------ INFORMATION GIVEN

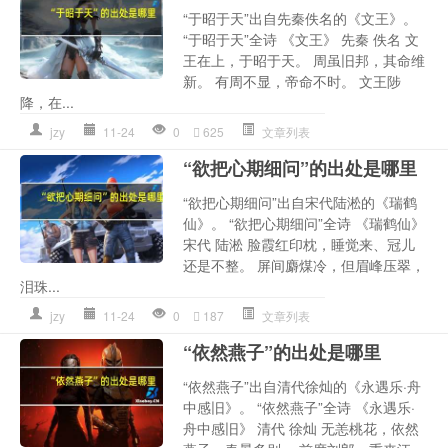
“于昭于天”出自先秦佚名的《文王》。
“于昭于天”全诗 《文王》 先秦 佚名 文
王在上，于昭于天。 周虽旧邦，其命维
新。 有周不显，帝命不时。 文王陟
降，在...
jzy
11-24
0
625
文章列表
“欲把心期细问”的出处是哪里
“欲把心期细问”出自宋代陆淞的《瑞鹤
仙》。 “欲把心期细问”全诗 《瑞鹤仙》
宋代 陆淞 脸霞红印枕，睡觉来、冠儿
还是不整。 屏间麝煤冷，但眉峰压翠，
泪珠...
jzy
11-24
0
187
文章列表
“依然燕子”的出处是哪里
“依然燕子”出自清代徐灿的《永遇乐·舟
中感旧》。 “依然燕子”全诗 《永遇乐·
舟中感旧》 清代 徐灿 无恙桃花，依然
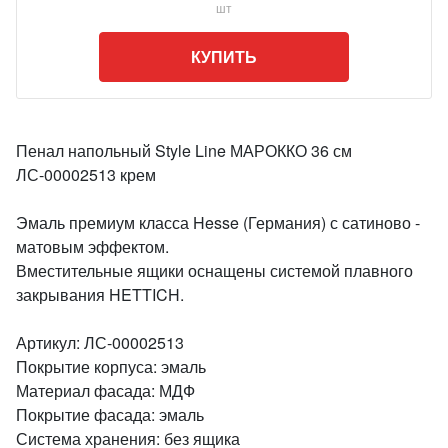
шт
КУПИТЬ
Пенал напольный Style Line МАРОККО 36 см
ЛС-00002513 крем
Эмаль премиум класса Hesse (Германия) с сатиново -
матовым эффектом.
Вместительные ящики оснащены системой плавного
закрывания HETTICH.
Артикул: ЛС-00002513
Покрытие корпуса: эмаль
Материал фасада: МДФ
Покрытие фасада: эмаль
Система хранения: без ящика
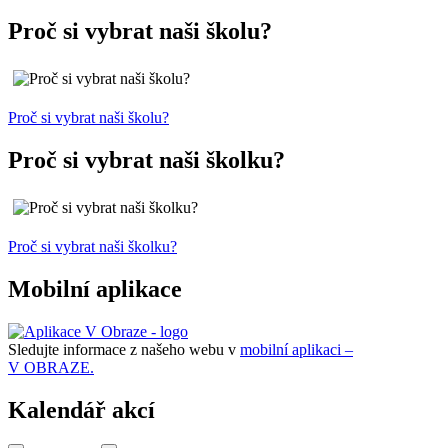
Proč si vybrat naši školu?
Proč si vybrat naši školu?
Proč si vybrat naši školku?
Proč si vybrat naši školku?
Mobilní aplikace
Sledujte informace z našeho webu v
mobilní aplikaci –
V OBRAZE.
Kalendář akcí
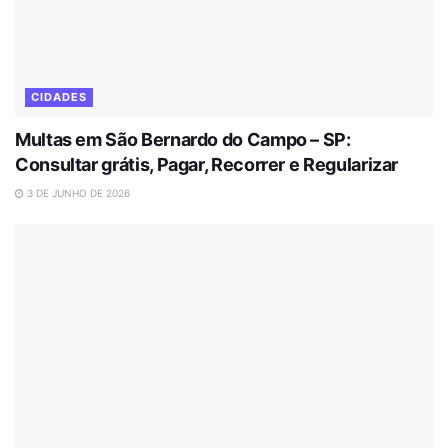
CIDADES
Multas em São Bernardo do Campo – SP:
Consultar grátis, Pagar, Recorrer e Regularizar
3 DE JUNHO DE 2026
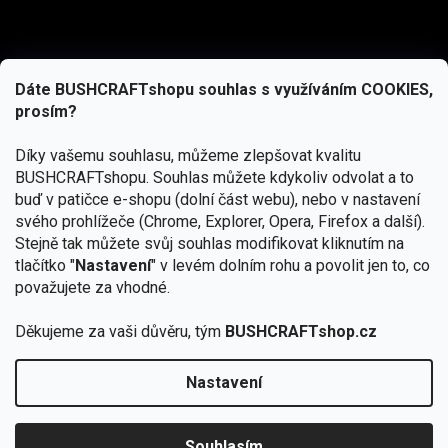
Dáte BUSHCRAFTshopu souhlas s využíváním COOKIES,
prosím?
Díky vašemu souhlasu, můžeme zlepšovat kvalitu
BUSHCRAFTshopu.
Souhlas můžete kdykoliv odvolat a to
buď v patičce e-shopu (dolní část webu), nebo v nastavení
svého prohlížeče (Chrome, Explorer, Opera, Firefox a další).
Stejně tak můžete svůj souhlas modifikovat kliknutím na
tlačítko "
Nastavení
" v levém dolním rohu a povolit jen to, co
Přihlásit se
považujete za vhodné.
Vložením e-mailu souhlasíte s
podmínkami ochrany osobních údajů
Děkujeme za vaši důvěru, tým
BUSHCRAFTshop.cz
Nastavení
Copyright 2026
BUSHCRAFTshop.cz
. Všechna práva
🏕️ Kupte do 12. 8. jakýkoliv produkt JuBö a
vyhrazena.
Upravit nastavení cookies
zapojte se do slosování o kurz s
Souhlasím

------------

WRITTEN TASK -> The response should be the lines from the one containing "Kalendář akcí" through the final line of the records, reproduced exactly and with every picture left out.

FINAL ANSWER ->
Kalendář akcí
CIDADES
Multas em São Bernardo do Campo – SP:
Consultar grátis, Pagar, Recorrer e Regularizar
3 DE JUNHO DE 2026
Dáte BUSHCRAFTshopu souhlas s využíváním COOKIES,
prosím?
Díky vašemu souhlasu, můžeme zlepšovat kvalitu
BUSHCRAFTshopu.
Souhlas můžete kdykoliv odvolat a to
buď v patičce e-shopu (dolní část webu), nebo v nastavení
svého prohlížeče (Chrome, Explorer, Opera, Firefox a další).
Stejně tak můžete svůj souhlas modifikovat kliknutím na
tlačítko "
Nastavení
" v levém dolním rohu a povolit jen to, co
Přihlásit se
považujete za vhodné.
Vložením e-mailu souhlasíte s
podmínkami ochrany osobních údajů
Děkujeme za vaši důvěru, tým
BUSHCRAFTshop.cz
Nastavení
Copyright 2026
BUSHCRAFTshop.cz
. Všechna práva
🏕️ Kupte do 12. 8. jakýkoliv produkt JuBö a
vyhrazena.
Upravit nastavení cookies
zapojte se do slosování o kurz s
Souhlasím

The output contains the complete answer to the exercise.